Osborne banks the recovery – and whacks his critics

A few months ago, colleagues of George Osborne were worried the Chancellor risked ‘banking the recovery’ too early. If they’re still worried about that, then Osborne certainly isn’t. Today he’s delivering a speech attacking economic pessimists who he says can be proven wrong: ‘Our nation’s best days lie ahead’. He will say:

‘The evidence increasingly shows that monetary policy, broadly defined and effectively deployed, can work but with two caveats. Banks need to be well capitalised so that the monetary transmission system is working. And there needs to be credible fiscal policy.’

His speech will also characterise what ‘proponents of secular stagnation’ argue for: ‘further fiscal stimulus and higher government debt’.

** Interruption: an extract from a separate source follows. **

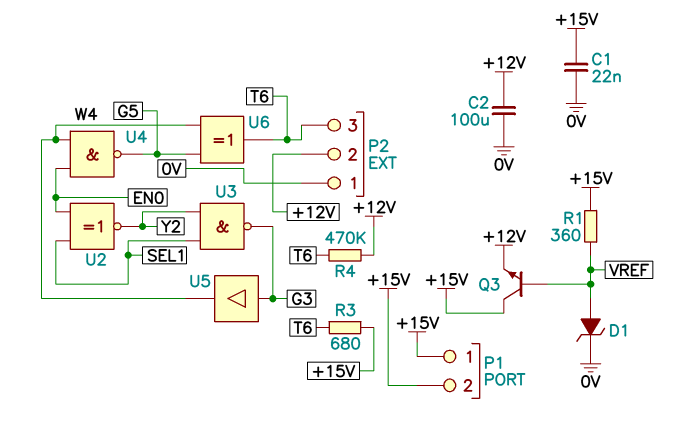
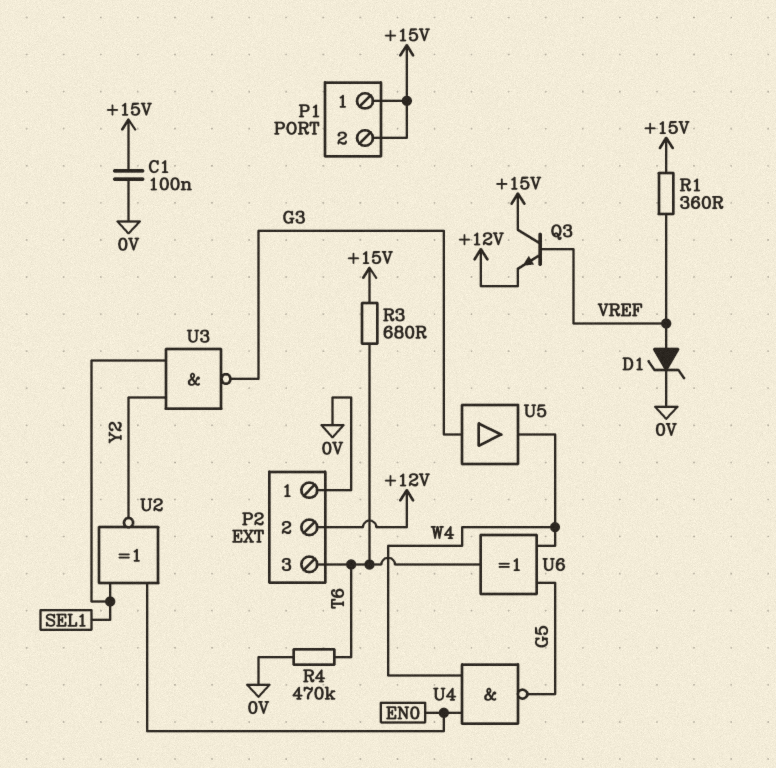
C1: 22nF (+15V, 0V) -> 100nF (+15V, 0V)
C2: 100uF (+12V, 0V) -> none
R4: 470k (+12V, T6) -> 470k (0V, T6)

Who is the Chancellor talking about here? Well, Ed Miliband has been out and about ‘ridiculing‘ the Government’s claims that the economy is mending. He still thinks that there are sufficient numbers of voters who still feel as though life is very tricky (and for whom a ‘savings revolution’ in the recent Budget seems rather pointless when they’re trying to spin their pay check out to the end of the month, let alone put away £15,000).

But Osborne is delivering this speech in Washington, where he is attending the spring meetings of the IMF and the World Bank. The IMF is once again a wise and prescient organisation after it upgraded Britain’s growth forecast for this year to 2.9%, making it the fastest growing of any of the G7 economies. Osborne wants to remind the organisation of the ‘playing with fire’ remarks of its chief economist Olivier Blanchard. Osborne wants to bank the recovery for sure – and bank that he was right about it, too.